Thursday, March 13, 2014

Orientalis Belanda memfokuskan kajian mereka pada fiqh mazhab Syafi’i



 ORIENTALIS DALAM STUDI FIQH DAN USHUL FIQH
Snouck Hurgonje dan Samuel Zwemmer

Analisis  M.Rakib Ciptakarya.Pekanbaru Riau Indonesia

          Orientalisme adalah suatu gerakan yang timbul di zaman modern, pada bentuk lahirnya bersifat ilmiyah, yang meneliti dan memperdalam masalah ketimuran. Tetapi di balik penelitian masalah ketimuran itu mereka berusaha memalingkan masyarakat Timur dari Kebudayaan Timurnya, berpindah mengikuti keinginan aliran Kebudayaan Barat yang sesat dan menyesatkan.
Ayat- pukulan teloak terhadap orientalist
Mengapapa para orientalis tidak mengkritik Bibel?

══════════════════════════════

## PETUNJUK TUGAS
• A. Menurut teks tentang orientalisme, mengapa gerakan itu hanya "pada bentuk lahirnya bersifat ilmiyah"? Jawab dalam satu sampai tiga kalimat.
• B. Tuliskan kelanjutan teks tentang orientalisme, dimulai tepat setelah kalimat terakhirnya.

## DATA TERKUMPUL
══════════════════════════════

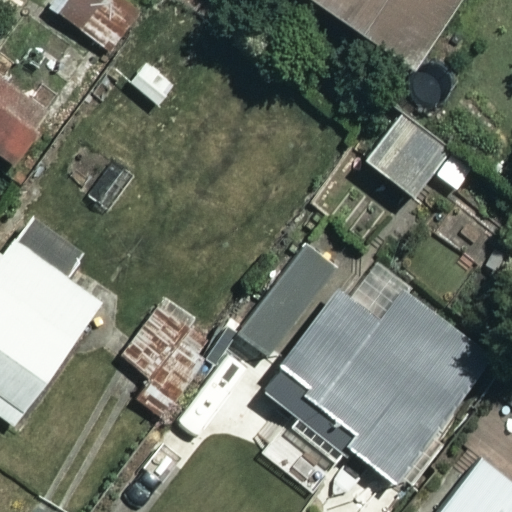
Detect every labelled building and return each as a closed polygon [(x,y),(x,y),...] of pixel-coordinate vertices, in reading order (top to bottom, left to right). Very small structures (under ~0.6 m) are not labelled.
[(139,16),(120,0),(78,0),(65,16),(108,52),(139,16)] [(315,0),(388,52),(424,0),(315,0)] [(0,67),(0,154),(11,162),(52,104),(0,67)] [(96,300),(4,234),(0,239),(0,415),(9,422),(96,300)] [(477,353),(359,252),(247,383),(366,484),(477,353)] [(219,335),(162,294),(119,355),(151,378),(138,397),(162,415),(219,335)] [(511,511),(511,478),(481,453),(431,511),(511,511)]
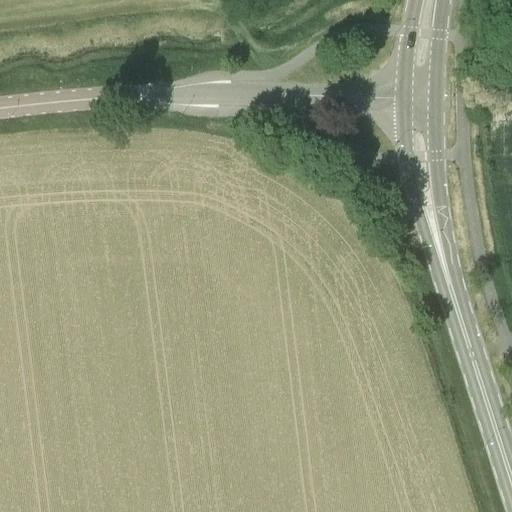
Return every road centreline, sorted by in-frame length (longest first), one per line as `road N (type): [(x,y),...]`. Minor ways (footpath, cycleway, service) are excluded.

══════════════════════════════

## JAWABAN
• A. Karena di balik penelitian masalah ketimuran itu, para orientalis berusaha memalingkan masyarakat Timur dari kebudayaan Timurnya. Mereka ingin masyarakat itu berpindah mengikuti aliran Kebudayaan Barat, yang oleh teks disebut sesat dan menyesatkan.

• B.
“Ia melakukan lebih banyak lagi persundalannya sambil teringat kepada masa mudanya, waktu ia bersundal di tanah Mesir. Ia berahi kepada kawan-kawannya bersundal, yang auratnya seperti aurat keledai dan zakarnya seperti zakar kuda.” (Yehezkiel 23:19-20).
“Engkau menginginkan kemesuman masa mudamu, waktu orang Mesir memegang-megang dadamu dan menjamah-jamah susu kegadisanmu.” (Yehezkiel 23:21).
           Orientalis, adalah kumpulan Sarjana-sarjana Barat, Yahudi, Kristen, Atheis dan lain-lain, yang mendalami bahasa-bahasa Timur (bahasa Arab, Persi, Ibrani, Suryani dan lain-lain), temtama mempelajari bahasa Arab secara mendalam. Studi ini mereka gunakan untuk memasukkan ide-ide dan faham-faham yang bathil ke dalam ajaran Islam, agar aqidah, ajaran dan da'wah Islam merosot, berkurang pengaruhnya terhadap masyarakat, tak berbekas dalam kehidupan, tidak mampu mengangkat derajat kemanusiaan,

Paradigma Orientalis dalam mengkaji Hukum Islam didasarkan pada sekularisme dan liberalisme, yang merupakan pangkal peradaban Barat. Ini tampak dalam upaya mereka menjadikan ushul fiqih tunduk di bawah nilai-nilai peradaban Barat. Jadi, secara sengaja ushul fiqh diletakkan sebagai subordinat dari peradaban Barat yang sekular. (Shidiq Al-Jawi)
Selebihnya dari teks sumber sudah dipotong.